13. Third-party data in your CV

CV content may contain personal data of third parties (e.g. referees, former managers). You are responsible for being entitled to provide this data and for informing the persons concerned where required. Where CV content contains personal data of third parties, that data originates from your input and is not collected by us from the persons concerned (Art. 14(2)(f) GDPR). Affected third parties may exercise their rights via the email address above.

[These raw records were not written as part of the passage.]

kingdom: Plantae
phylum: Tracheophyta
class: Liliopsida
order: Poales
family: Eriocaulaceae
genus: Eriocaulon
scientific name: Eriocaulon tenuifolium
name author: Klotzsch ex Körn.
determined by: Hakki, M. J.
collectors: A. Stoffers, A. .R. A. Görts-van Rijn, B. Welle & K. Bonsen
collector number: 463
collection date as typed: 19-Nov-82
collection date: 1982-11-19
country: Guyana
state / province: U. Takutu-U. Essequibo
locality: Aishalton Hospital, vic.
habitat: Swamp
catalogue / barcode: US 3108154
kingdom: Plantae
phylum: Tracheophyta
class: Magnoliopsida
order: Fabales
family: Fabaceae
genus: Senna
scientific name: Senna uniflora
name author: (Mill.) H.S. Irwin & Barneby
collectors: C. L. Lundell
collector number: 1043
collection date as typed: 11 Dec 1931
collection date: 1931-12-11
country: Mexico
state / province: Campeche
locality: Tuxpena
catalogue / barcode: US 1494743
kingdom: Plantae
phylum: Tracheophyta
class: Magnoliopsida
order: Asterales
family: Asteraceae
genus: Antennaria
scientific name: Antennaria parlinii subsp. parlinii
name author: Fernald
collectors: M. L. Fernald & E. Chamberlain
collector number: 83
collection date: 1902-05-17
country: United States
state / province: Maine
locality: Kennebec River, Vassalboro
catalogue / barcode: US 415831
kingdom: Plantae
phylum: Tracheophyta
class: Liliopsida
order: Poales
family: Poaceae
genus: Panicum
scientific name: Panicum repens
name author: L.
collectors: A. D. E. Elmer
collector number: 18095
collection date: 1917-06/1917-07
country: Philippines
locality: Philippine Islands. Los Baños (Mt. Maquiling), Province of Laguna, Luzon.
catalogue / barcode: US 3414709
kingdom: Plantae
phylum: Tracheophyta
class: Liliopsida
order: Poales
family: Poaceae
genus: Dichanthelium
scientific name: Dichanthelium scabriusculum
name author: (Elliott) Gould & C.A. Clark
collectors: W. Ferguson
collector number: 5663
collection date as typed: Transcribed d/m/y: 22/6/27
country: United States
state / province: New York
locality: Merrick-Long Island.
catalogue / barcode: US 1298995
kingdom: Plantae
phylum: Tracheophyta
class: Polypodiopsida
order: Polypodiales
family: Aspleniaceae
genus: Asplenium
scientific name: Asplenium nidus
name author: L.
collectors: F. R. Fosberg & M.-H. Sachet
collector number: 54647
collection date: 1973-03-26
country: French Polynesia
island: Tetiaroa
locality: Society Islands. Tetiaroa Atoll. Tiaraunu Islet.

14. Third-party login (Single Sign-On)

If you sign in using a third-party provider (planned or offered: Google, Apple, LinkedIn, GitHub), we receive from that provider the data needed to create and authenticate your account (in particular your email address and, where available, your name). The legal basis is Art. 6(1)(b) GDPR (sign-in and authentication at your request). We obtain this data from the third-party sign-in provider you choose (Art. 14(2)(f) GDPR); we collect no further personal data from that provider. These providers are independent controllers for their own processing; their privacy notices apply. Some providers are based outside the EU (USA); transfers rely on the providers’ safeguards (including EU Standard Contractual Clauses). Using a third-party login is optional.

15. Changes

We update this notice if processing changes. We notify you of material changes by email or by a clear notice in the Service. The version published here applies.

This English version is provided for your information. For this privacy notice the German version is authoritative (see Section 15 of the Terms of Use); this does not limit your data-protection rights, which arise from the GDPR regardless of language version.